Orthogonal matrix was a meaningful option for this challenging period in the history in Vojvodina. Introducing regulation and organization in spontaneously created settlements was a necessity, further supported by the strong presence of military rule (Pušić, 1987). Consequently, the military government brought Austrian fortification engineers who traced new urban matrix in a very rational, orthogonal way. The results of this phase can be easily noticed today, in the well-organized matrix of the majority of settlements throughout Vojvodina (Simonović & Ribar, 1993).

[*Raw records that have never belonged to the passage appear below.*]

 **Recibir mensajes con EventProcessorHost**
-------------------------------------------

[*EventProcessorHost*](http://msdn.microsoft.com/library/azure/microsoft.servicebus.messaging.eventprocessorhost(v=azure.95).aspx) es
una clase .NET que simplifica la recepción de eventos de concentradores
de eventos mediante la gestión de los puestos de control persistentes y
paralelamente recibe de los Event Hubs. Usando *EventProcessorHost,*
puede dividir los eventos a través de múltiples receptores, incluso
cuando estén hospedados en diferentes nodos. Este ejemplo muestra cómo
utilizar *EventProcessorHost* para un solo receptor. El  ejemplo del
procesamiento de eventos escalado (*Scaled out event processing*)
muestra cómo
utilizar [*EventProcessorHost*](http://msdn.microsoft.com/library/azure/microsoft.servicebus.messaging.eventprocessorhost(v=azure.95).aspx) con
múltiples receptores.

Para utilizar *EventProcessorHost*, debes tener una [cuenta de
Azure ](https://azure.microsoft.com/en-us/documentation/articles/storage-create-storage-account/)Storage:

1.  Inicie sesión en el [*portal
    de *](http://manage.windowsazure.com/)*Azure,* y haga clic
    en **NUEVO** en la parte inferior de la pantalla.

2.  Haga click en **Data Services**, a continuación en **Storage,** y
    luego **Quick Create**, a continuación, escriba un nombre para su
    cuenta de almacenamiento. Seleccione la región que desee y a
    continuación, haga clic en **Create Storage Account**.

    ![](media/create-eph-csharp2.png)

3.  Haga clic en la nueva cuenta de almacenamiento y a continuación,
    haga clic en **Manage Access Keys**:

Finally, the success of this transformation was verified by being ‘exported’ as a role-model for the redevelopment of Balkan towns and marketplaces in the arising Principality of Serbia in the 19th century, where the new generation of engineers from the Austrian Empire played the crucial role (Kojić, 1970).

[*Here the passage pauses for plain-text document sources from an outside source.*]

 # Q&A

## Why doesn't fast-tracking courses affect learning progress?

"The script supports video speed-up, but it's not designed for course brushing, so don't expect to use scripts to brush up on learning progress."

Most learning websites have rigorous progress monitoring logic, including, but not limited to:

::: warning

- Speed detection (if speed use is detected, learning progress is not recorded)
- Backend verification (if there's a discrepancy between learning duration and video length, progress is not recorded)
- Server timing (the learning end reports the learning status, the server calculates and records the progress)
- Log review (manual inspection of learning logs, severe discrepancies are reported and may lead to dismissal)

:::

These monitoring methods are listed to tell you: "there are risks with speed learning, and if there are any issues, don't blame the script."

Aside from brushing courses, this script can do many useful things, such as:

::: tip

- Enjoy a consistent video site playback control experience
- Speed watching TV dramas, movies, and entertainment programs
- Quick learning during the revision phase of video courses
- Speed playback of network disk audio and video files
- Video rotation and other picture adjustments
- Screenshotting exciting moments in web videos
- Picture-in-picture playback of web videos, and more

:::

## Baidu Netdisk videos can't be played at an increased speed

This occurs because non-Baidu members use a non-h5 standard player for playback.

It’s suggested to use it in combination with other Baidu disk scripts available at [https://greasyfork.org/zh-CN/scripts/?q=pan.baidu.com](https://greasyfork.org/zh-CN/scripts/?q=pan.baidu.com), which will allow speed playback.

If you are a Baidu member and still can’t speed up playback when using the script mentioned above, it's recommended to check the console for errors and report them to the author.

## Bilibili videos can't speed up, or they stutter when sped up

The significance of the orthogonal matrix for the development of towns in Vojvodina can be better explained by making a clear distinction between the period before the Austrian rule and the period after its establishment. Therefore, the chapter will consider the major differences, underlining the key period of the 18thcentury, which brought the processes of westernization and modernization. For this study, five medium-size cities in Vojvodina are selected: Zrenjanin, Pančevo, Kikinda, Vršac, and Sremska Mitrovica. Although all of them possess the main characteristics of the urban settlements of this territory, they also differ by the time of their foundation and their importance during the considered period. Therefore, they depict a comprehensive image of the urban development of the province, simultaneously underlining the importance of the orthogonal matrix as one of its main features.